Move Slow and Break Things

Alisdair Meredith

⏱ 90 minute session
beginner
intermediate
advanced
09:30-11:00, Friday, 4th April 2025
One of the principles that has significantly contributed to the successful evolution of C++ over many years is the goal of full backward compatibility and support for existing code written, compiled, and distributed with earlier versions of the language. The commitment to preserving not just source compatibility, but also ABI (binary) compatibility is strong. However, as the language evolves and accumulates new features, we can reveal issues with existing features, and we wish to remove harmful or misleading behavior or to reduce the complexity of growing redundancy.

The C++ Standard has adopted a process to advertise that we would like to remove or change a feature in some future Standard, allowing developers to adapt to such revised rules and to update their code at a time of their choosing, rather than as a cost of updating to the latest Standard.

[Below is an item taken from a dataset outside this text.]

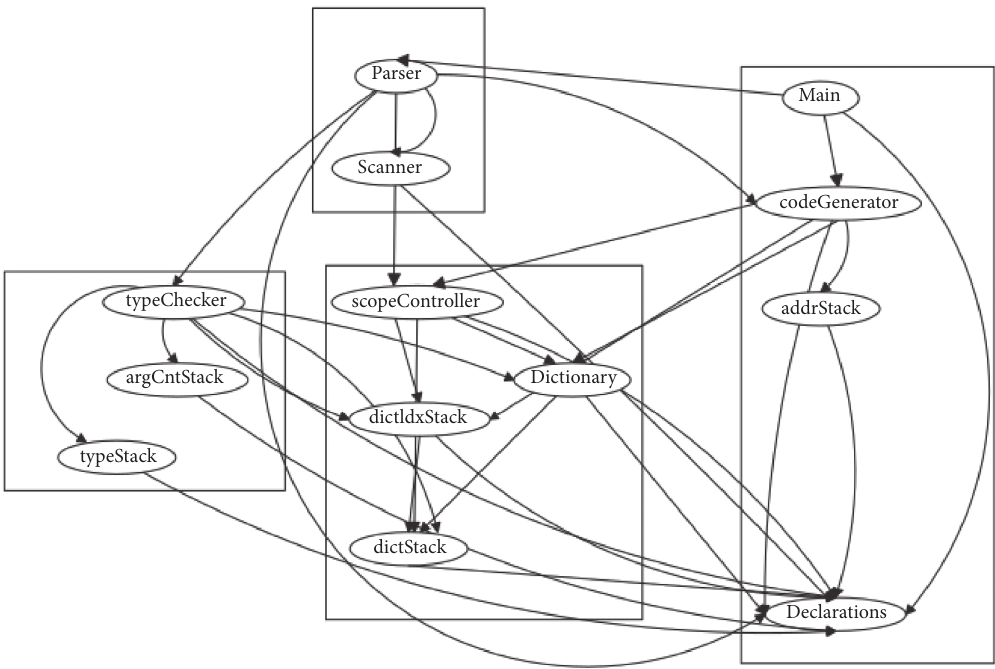
Figure 4: An example of clustering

We call this process deprecation.

Eventually, the time comes to remove those deprecated features, even at the cost of sacrificing compatibility with code that has not taken the chance to update. Since backward compatibility is important, we move slowly, over a period of years and multiple Standards, but eventually we will break things.

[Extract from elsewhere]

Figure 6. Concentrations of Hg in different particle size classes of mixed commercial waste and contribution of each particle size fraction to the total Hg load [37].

This session will inform the audience of all the ways their code might break or change meaning when upgrading their code to C++26 and of some remaining deprecated features that could be a consideration for the anticipated C++29.

🏷 C++26
🏷 C++29
🏷 deprecation

Alisdair Meredith

Alisdair Meredith is a software developer at Bloomberg in New York and a previous chair of the C++ Standard Committee's Library Working Group. He has been an active member of the C++ committee for almost two decades. Through a lucky coincidence, his first meeting was the kick-off meeting for the project that would become C++11, as well as fixed the contents of the original library TR. He is currently working on the BDE project, Bloomberg's open source libraries that offer a foundation for C++ development, including a standard library implementation supporting the polymorphic allocator model that was ultimately adopted in C++17.